В тесной избенке Катя Проталина потерянно топталась из угла в угол, побледневшая, как будто осунувшаяся, большущие глаза потемнели от страха, не мигали.

— Я так волнуюсь, так волнуюсь!.. Сердце так мечется!.. А вдруг собьюсь с такта или переход забуду на новую фигуру... Или каблук отлетит, или споткнусь, упаду — вот смеху будет! Асфальт неровный, я смотрела...

— Катерина, прекрати! — прикрикнул на нее Петр.— Я не узнаю тебя! Все пройдет отлично. И вообще,— обратился он ко всем,— выше голову, рабочий класс! Постойте минуту спокойно, я взгляну на каждого.— Мы выстроились, смыкаясь плечом к плечу. Он улыбнулся.— Молодцы, как на подбор! Ангару отважились укрощать, а тут перед каким-то концертом оробели!

— А мы не робеем,— сказал Трифон.— Мы у себя дома. Пускай они робеют, студенты.

— Им тоже робеть незачем. Мы все свои.— Петр взглянул на часы.— Пора. Инструменты не забыли? Пошли?

Мы вытолкнулись из тесного домишка, вздохнули облегченно. Шествие до площадки было торжественным: в историю стройки этот концерт войдет как первый. Он положит начало самодеятельному творчеству, а возможно, народному театру, когда завершится строительство Дворца культуры.

День угасал. Солнце ушло за сопки, взмахнув на прощание розовым рукавом зари. В воздухе сеялась, не оседая, золотая пыльца. Прохлада остужала щеки.

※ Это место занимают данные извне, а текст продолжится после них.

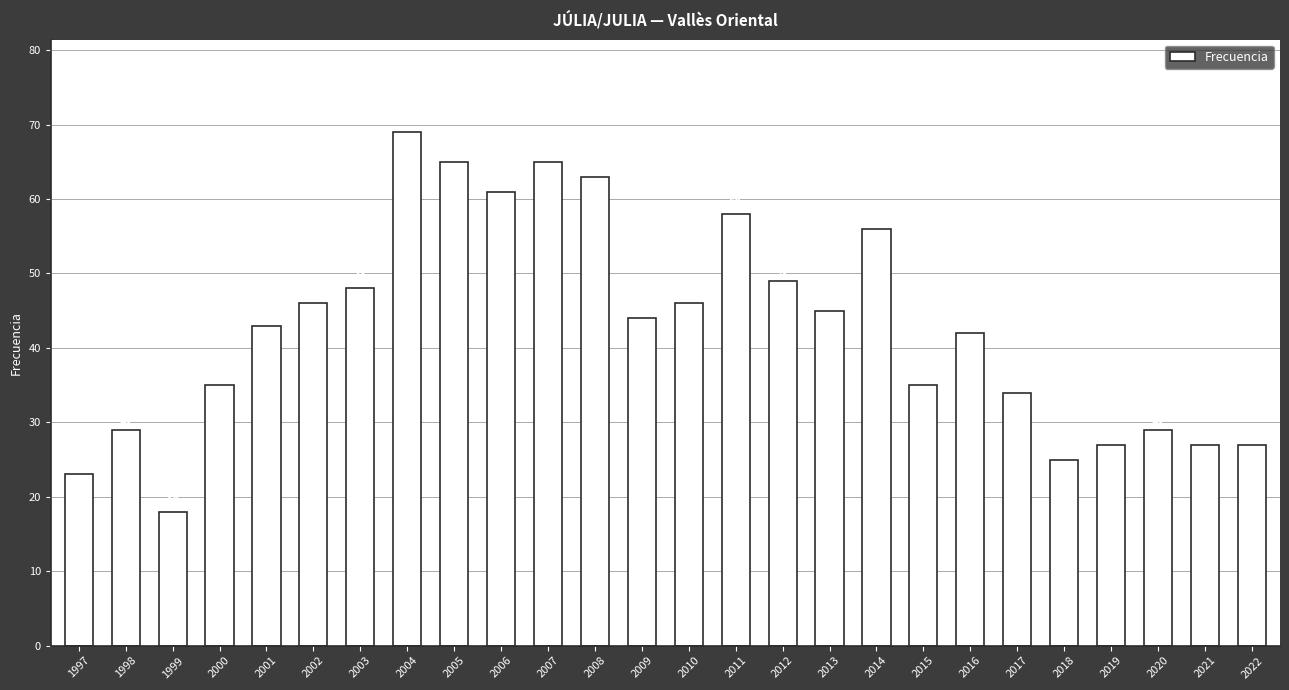

What is the maximum value shown in the chart?

69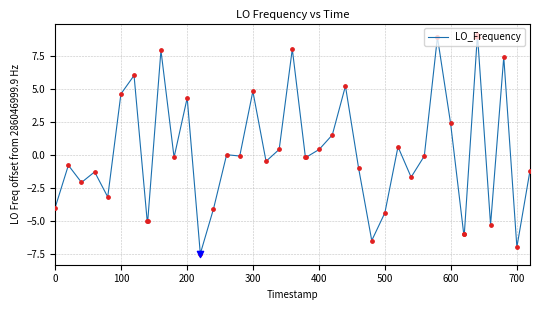

What is the minimum value shown in the chart?

-7.5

Танцевальная площадка и сколоченная из досок сценка для оркестра располагались у подножия холма. Зрители рассыпались по взгорью среди естественной колоннады берез и сосен, вид этой колоннады и скопления людей уносил воображение в глубину веков, к народным зрелищам...

Следом за нами от палаточного городка к танцплощадке подошла студенческая группа — тоже с музыкальными инструментами. И нас и студентов зрители встретили восторженными криками; а когда зажглись прожекторы и осветили сцену, крики и аплодисменты всплеснулись еще неистовей.